Your sequence (and output setting) is set to upper field first - is that by design? Are you working with upper field based footage? If this is not something you planned it may be contributing to 'blurryness' on your exports.
Also you are using 1440x1080 as your sequence settings. Again is this intentional? For instance are you editing HDV video?
If not, there's no good reason not to have your sequence at 1920x1080.
A still image example of the blurryness you are seeing and also a 'before' image might help the forum users here determine what the problem might be.
A video is broken into fields, so a 1920x1080 video is 1080 lines of horizontal resolution tall. A Progressive frame is 1920x1080 pixels, all shown at once. If thats 30fps, then there are 30 complete frames shown.
If its interlaced, every other horizontal line is part of one field. Each being 540 lines tall. It then takes two fields to create a single, complete image.

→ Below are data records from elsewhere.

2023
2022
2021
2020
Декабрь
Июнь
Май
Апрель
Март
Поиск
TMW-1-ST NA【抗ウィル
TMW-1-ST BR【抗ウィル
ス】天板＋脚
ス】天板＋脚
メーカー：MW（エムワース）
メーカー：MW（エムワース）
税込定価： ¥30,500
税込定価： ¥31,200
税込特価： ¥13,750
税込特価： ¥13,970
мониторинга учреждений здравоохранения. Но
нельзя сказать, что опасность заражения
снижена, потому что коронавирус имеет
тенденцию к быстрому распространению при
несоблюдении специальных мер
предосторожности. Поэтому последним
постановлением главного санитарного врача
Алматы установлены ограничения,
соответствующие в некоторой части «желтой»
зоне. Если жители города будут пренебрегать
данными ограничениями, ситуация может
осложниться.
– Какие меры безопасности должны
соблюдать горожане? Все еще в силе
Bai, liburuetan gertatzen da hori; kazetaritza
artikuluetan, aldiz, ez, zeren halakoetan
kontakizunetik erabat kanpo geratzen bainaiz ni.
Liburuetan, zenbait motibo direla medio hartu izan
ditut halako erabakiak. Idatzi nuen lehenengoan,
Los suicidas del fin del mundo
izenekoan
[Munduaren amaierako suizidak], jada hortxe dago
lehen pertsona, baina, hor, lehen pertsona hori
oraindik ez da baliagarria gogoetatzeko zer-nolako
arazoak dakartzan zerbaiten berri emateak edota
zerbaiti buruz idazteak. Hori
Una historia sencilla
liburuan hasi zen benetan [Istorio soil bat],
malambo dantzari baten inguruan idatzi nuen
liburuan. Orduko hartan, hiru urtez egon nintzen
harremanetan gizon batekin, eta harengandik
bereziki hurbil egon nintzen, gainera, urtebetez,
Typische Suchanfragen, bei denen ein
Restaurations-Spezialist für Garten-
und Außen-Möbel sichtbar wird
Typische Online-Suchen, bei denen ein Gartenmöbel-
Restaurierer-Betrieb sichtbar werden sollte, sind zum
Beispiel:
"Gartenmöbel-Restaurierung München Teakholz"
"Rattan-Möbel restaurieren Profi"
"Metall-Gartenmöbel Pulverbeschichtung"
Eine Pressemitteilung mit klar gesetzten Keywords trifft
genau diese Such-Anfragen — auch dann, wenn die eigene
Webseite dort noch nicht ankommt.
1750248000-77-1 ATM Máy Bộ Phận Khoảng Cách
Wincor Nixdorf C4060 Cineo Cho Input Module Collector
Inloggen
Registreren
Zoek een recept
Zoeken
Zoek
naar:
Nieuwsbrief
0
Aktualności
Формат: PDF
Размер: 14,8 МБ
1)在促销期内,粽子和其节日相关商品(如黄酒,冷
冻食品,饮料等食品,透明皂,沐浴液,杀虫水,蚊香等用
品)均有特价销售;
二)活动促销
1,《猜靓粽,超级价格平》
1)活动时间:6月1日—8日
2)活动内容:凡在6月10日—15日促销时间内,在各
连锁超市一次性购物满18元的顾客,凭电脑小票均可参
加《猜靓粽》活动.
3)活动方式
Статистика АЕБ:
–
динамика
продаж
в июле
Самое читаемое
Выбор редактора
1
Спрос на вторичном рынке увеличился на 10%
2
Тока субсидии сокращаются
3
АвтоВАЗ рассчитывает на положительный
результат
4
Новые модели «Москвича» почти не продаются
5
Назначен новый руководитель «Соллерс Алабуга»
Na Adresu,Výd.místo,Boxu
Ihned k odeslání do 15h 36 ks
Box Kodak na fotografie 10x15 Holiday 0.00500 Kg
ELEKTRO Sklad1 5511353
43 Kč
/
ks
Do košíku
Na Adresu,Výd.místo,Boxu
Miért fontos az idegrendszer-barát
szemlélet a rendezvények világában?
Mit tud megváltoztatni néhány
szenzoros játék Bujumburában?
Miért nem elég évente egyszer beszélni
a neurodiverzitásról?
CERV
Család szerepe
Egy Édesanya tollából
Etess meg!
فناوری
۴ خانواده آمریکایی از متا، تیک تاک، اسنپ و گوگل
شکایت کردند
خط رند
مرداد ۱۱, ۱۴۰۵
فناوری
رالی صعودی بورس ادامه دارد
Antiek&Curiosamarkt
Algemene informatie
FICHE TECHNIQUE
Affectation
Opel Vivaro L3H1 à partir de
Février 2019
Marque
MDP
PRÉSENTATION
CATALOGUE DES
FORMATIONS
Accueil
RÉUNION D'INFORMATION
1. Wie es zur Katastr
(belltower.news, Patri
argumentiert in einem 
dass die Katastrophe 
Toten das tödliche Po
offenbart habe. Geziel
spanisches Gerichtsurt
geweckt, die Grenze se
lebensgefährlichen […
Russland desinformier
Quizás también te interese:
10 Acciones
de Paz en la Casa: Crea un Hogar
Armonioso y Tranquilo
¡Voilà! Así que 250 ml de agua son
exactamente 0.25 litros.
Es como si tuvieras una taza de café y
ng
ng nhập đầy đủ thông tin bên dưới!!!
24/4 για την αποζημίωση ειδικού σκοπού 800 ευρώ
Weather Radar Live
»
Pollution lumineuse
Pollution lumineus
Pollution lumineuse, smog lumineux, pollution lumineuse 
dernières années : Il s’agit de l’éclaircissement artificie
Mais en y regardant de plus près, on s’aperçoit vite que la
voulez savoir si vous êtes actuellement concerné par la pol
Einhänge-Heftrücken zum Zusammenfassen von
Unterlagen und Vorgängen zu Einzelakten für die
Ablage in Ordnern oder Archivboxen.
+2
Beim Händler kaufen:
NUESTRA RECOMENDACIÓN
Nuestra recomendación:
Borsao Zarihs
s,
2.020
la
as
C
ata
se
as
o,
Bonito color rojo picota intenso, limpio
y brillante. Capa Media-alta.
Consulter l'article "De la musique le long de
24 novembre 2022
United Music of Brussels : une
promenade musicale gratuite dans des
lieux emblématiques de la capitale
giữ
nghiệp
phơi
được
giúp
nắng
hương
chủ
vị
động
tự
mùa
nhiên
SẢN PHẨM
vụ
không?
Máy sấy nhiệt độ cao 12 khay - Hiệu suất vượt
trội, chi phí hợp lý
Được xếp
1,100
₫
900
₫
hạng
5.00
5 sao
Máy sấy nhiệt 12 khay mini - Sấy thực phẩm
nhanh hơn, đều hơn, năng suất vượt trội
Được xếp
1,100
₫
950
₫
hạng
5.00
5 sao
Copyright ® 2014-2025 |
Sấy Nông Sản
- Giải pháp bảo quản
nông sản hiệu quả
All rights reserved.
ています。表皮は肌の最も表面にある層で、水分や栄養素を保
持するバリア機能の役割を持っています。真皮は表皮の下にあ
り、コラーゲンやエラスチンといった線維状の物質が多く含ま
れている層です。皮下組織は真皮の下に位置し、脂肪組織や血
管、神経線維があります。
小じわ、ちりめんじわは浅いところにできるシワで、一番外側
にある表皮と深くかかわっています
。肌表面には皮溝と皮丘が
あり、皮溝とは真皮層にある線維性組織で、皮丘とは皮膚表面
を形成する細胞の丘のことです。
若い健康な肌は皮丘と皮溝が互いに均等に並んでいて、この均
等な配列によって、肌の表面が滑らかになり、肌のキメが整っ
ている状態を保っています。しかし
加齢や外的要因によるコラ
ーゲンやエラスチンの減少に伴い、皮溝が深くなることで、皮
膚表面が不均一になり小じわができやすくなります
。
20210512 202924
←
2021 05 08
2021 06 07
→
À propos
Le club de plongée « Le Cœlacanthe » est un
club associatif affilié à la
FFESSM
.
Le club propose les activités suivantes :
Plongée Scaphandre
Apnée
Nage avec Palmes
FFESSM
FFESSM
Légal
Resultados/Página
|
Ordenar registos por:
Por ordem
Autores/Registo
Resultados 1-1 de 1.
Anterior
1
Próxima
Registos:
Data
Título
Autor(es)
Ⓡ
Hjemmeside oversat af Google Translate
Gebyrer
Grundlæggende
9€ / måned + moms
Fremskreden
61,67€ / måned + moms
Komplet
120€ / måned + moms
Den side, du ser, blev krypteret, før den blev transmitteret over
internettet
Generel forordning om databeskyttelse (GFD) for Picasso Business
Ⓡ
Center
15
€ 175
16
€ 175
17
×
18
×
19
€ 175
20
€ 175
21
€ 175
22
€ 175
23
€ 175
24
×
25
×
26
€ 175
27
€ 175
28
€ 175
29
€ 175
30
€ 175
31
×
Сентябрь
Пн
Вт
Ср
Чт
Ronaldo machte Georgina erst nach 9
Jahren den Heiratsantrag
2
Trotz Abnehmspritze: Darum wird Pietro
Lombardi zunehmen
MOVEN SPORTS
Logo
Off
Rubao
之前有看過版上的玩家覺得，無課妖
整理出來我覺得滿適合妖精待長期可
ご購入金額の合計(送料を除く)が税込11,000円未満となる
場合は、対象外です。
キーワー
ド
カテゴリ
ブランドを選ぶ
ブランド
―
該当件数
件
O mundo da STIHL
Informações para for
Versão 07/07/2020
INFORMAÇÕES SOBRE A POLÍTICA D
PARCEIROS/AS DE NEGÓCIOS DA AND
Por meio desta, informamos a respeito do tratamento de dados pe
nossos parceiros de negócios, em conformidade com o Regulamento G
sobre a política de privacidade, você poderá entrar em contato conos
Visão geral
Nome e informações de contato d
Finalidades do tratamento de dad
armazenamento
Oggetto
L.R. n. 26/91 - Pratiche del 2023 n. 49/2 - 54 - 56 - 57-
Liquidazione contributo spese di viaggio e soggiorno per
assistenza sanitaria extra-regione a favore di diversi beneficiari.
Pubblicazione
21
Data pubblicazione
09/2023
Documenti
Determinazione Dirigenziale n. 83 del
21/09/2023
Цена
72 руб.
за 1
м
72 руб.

Interlacing is used when there is not enough bandwidth to send an entire frame at once, so you send half at a time and its assembled in one way or another on the other end.
Unless you absolutely have to for some really strange archaic reason, you should never shoot interlaced. This isnt 2002.
There are time you have to deliver interlaced still, but that depends heavily on where you are delivering and what they ask for and its very rare.
Basically, 60i is the same total complete frames as 30p, as it takes two sets of frames/fields to make one complete frame. i means interlaced, p mean progressive.